Difficulty can serve several important roles in a game’s design: It can create an aesthetic sense of danger and foreboding, it can make the actions of the player feel more consequential, and it can push the player to vary their approach and strategy and to thereby encourage them to explore more of the game’s design space. Difficulty is created through the use of obstacles, and can be increased either by changing the quantity or quality of those obstacles. That’s a vague description, with quantity covering everything from increased spawn rate of enemies to a turret firing missiles faster, and quality covering everything from a blanket hp increase across all enemies to introducing a new enemy type which is selectively swapped out for existing enemies, and probably countless essays could be written about the skills and methods of doing so – but really I just wanted to convey this understanding of difficulty as being created through obstacles which can be modified.
One way of understanding a game, then, is as a set of obstacles and a set of tools, with the player mediating a relationship between them – one which successfully fulfills the requirements of the obstacles by using the available tools. By making the requirements of the obstacles more stringent, a more varied and more creative use of the tools is often required to meet those requirements. So far so good, right? However, there’s a danger here in making those requirements too stringent: In a lax system, there are a number of possible solutions, which creates room for self expression: The game becomes a canvas through which the player can express themselves, a trait which has become only more desirable since livestreamed gameplay has become a common pursuit. As we tighten the obstacle requirements, make them more demanding and stringent – in other words, as we increase the difficulty – this space narrows.
This actually leads to the main complaint I have about Dishonored, which I recently livestreamed my first playthrough of: Since I was streaming, I was trying to make my approach to the obstacles presented by the game as flashy and absurd as possible. Dishonored is an excellent game for this sort of approach since it offers a huge number of ways to approach most of its obstacles. However, this also meant that things which were meant to make things more difficult also ended up frequently making the game less interesting, since they decreased my available space for improvisation. For instance, there’s an enemy later on who, once they notice you, disables all of your special abilities – at the same time, this enemy slows your movement to a crawl while being extremely resilient against any damage from the front. This completely hamstrung the high-mobility, extremely mobile and aggressive style I’d been trying to highlight, without really offering up anything interesting in exchange. In other words, rather than forcing me to do something new, they actually forced me into the more predictable style of just sneaking in and killing them or knocking them out from behind – rather than, say, running past the guard, knocking someone out with a sleeping dart, grabbing the unconscious body right in front of their face and jumping out through a window to make my escape.

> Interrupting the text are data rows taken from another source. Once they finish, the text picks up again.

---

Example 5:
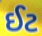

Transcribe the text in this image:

ઈટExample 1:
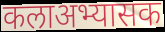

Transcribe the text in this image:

कलाअभ्यासक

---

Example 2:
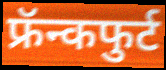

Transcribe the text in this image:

फ्रॅन्कफुर्ट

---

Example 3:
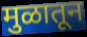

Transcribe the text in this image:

मुळातून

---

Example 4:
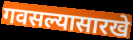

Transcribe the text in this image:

गवसल्यासारखे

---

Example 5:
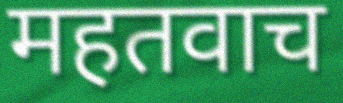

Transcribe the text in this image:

महतवाच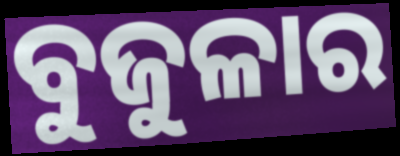
ବୁଜୁଳାରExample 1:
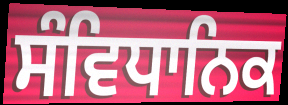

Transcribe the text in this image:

ਸੰਵਿਧਾਨਿਕ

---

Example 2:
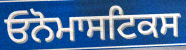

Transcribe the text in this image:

ਓਨੋਮਾਸਟਿਕਸ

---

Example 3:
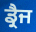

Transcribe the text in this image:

ਡ੍ਰੈਜ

So, when we tighten the constraints of the obstacles too much, it begins to feel like the player has no room for expression. This isn’t necessarily bad: Some games, such as demanding platformers like Super Meat Boy, are intentionally built with little to no room for expression and just demand raw performative reflex skill. That’s fine. At the other end, if we relax the system too much, the game becomes a sandbox where anything goes, where the game itself doesn’t really care much what the player does: This, too, isn’t necessarily a bad thing, and many games are specifically sold on this kind of openness, but it does remove any sense of consequence to the player’s decisions. That is, it becomes an exercise in creativity rather than an exercise in creative problem solving – which has its own sort of appeal, to be sure, but an appeal that many would prefer to turn to artistic pursuits for, rather than playing a video game.
Still, that just represents the way these systems trend. That is, it’s possible to create both a strict system of obstacles with room for player expression and a lax one with a high degree of responsiveness, it’s just challenging for the designer. Viewed through this lens, Dark Souls is clearly outstanding as a game that, while being strict and demanding in terms of the obstacles it presents, offers a great deal of flexibility in terms of the tools and methods you can use to navigate those obstacles. At the other end of the spectrum are those games which give you tools to navigate obstacles but don’t position any particular resolution as desirable: Given the tools and the obstacles you can decide what your own goal is, based on the creative style you want to express. City-builder games and the like are usually built upon these lines, though occasionally they make the supposed obstacles so lenient they end up being mostly sandboxes anyway.
When adding or modifying obstacles, when planning difficulty, the important thing is knowing which experience you’re trying to offer: The problem-solving game where the player finds their personal favored solution to the presented problem, the recitation game where the player discovers and perfects the intended solution, the building game where the player finds and surmounts obstacles based on their taste, or the sandbox game where obstacles are absent or irrelevant and the player simply creates as they will in that space. What sort of obstacles, what sort of difficulty you are building, depends entirely on what the intended gameplay, and the player’s role in that play, is meant to be.